Assigned task
With the pictures omitted, set down exactly the lines from the one that contains "prestadores Grifo mais" through the last line of the data.

(Transcribed page contents)

* * * * * * * * *

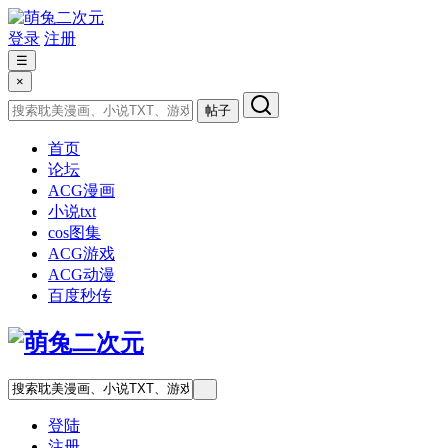
登录
注册
☰
×
帖子
首页
论坛
ACG漫画
小说txt
cos图集
ACG游戏
ACG动漫
百度秒传
登陆
注册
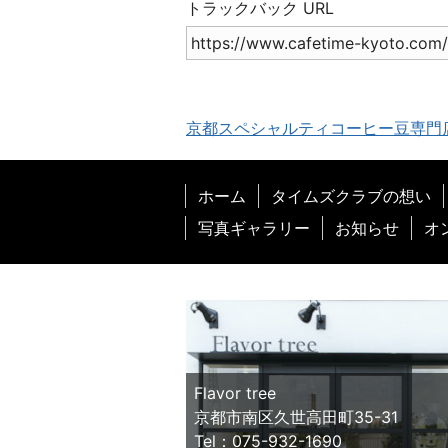
トラックバック URL
京都スペシャルティコーヒー豆専門
ホーム
タイムズクラブの想い
写真ギャラリー
お知らせ
オ
Flavor tree
京都市南区久世高田町35-31
Tel：075-932-1690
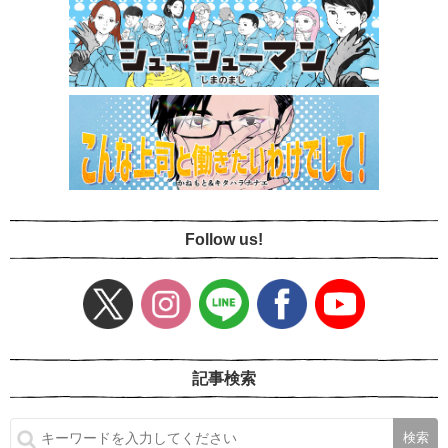
Follow us!
記事検索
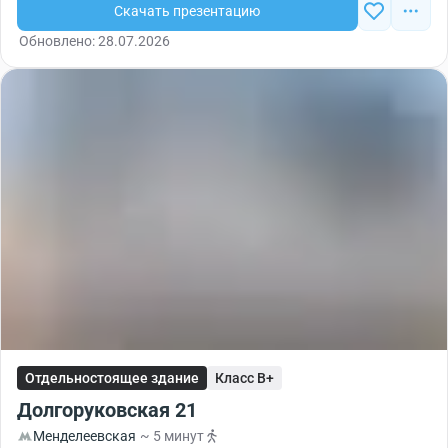
Скачать презентацию
Обновлено: 28.07.2026
Отдельностоящее здание
Класс B+
Долгоруковская 21
Менделеевская
~ 5 минут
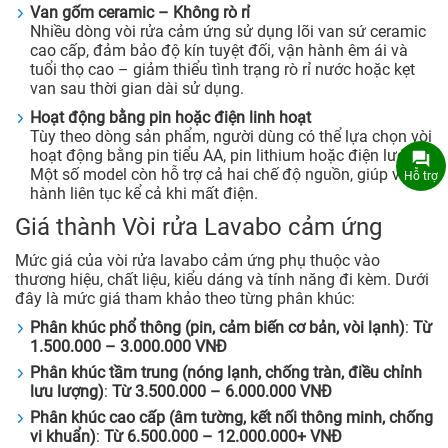
Van gốm ceramic – Không rò rỉ
Nhiều dòng vòi rửa cảm ứng sử dụng lõi van sứ ceramic
cao cấp, đảm bảo độ kín tuyệt đối, vận hành êm ái và
tuổi thọ cao – giảm thiểu tình trạng rò rỉ nước hoặc kẹt
van sau thời gian dài sử dụng.
Hoạt động bằng pin hoặc điện linh hoạt
Tùy theo dòng sản phẩm, người dùng có thể lựa chọn vòi
hoạt động bằng pin tiểu AA, pin lithium hoặc điện lưới.
Một số model còn hỗ trợ cả hai chế độ nguồn, giúp vận
Hỗ trợ
hành liên tục kể cả khi mất điện.
Giá thành Vòi rửa Lavabo cảm ứng
Mức giá của vòi rửa lavabo cảm ứng phụ thuộc vào
thương hiệu, chất liệu, kiểu dáng và tính năng đi kèm. Dưới
đây là mức giá tham khảo theo từng phân khúc:
Phân khúc phổ thông (pin, cảm biến cơ bản, vòi lạnh)
:
Từ
1.500.000 – 3.000.000 VNĐ
Phân khúc tầm trung (nóng lạnh, chống tràn, điều chỉnh
lưu lượng)
:
Từ 3.500.000 – 6.000.000 VNĐ
Phân khúc cao cấp (âm tường, kết nối thông minh, chống
vi khuẩn)
:
Từ 6.500.000 – 12.000.000+ VNĐ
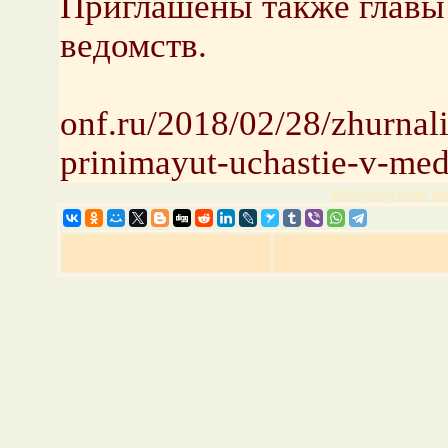
Приглашены также главы
ведомств.
onf.ru/2018/02/28/zhurnali
prinimayut-uchastie-v-med
Предыдущая но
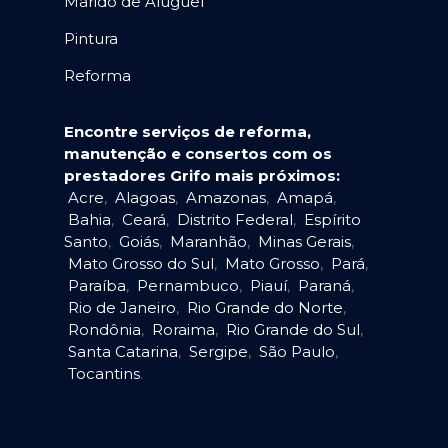
Marido de Aluguel
Pintura
Reforma
Encontre serviços de reforma,
manutenção e consertos com os
prestadores Grifo mais próximos:
Acre
,
Alagoas
,
Amazonas
,
Amapá
,
Bahia
,
Ceará
,
Distrito Federal
,
Espírito
Santo
,
Goiás
,
Maranhão
,
Minas Gerais
,
Mato Grosso do Sul
,
Mato Grosso
,
Pará
,
Paraíba
,
Pernambuco
,
Piauí
,
Paraná
,
Rio de Janeiro
,
Rio Grande do Norte
,
Rondônia
,
Roraima
,
Rio Grande do Sul
,
Santa Catarina
,
Sergipe
,
São Paulo
,
Tocantins
.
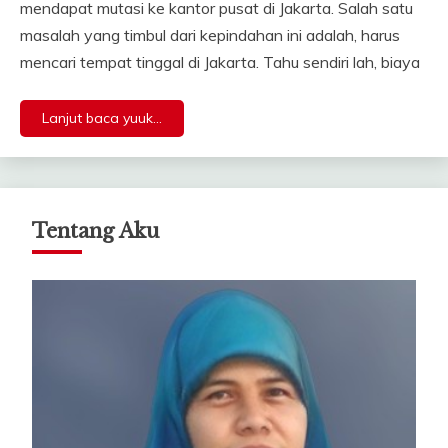
mendapat mutasi ke kantor pusat di Jakarta. Salah satu
masalah yang timbul dari kepindahan ini adalah, harus
mencari tempat tinggal di Jakarta. Tahu sendiri lah, biaya
Lanjut baca yuuk...
Tentang Aku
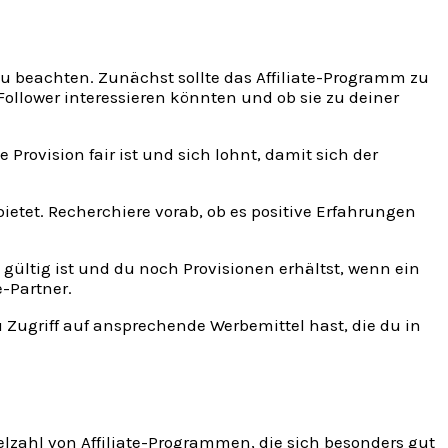
 zu beachten. Zunächst sollte das Affiliate-Programm zu
llower interessieren könnten und ob sie zu deiner
e Provision fair ist und sich lohnt, damit sich der
ietet. Recherchiere vorab, ob es positive Erfahrungen
k gültig ist und du noch Provisionen erhältst, wenn ein
e-Partner.
u Zugriff auf ansprechende Werbemittel hast, die du in
Vielzahl von Affiliate-Programmen, die sich besonders gut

* * * * * * * * *

Exercise output
prestadores Grifo mais próximos:
Acre
,
Alagoas
,
Amazonas
,
Amapá
,
Bahia
,
Ceará
,
Distrito Federal
,
Espírito
Santo
,
Goiás
,
Maranhão
,
Minas Gerais
,
Mato Grosso do Sul
,
Mato Grosso
,
Pará
,
Paraíba
,
Pernambuco
,
Piauí
,
Paraná
,
Rio de Janeiro
,
Rio Grande do Norte
,
Rondônia
,
Roraima
,
Rio Grande do Sul
,
Santa Catarina
,
Sergipe
,
São Paulo
,
Tocantins
.
mendapat mutasi ke kantor pusat di Jakarta. Salah satu
masalah yang timbul dari kepindahan ini adalah, harus
mencari tempat tinggal di Jakarta. Tahu sendiri lah, biaya
Lanjut baca yuuk...
Tentang Aku
 zu beachten. Zunächst sollte das Affiliate-Programm zu
llower interessieren könnten und ob sie zu deiner
e Provision fair ist und sich lohnt, damit sich der
ietet. Recherchiere vorab, ob es positive Erfahrungen
k gültig ist und du noch Provisionen erhältst, wenn ein
e-Partner.
u Zugriff auf ansprechende Werbemittel hast, die du in
Vielzahl von Affiliate-Programmen, die sich besonders gut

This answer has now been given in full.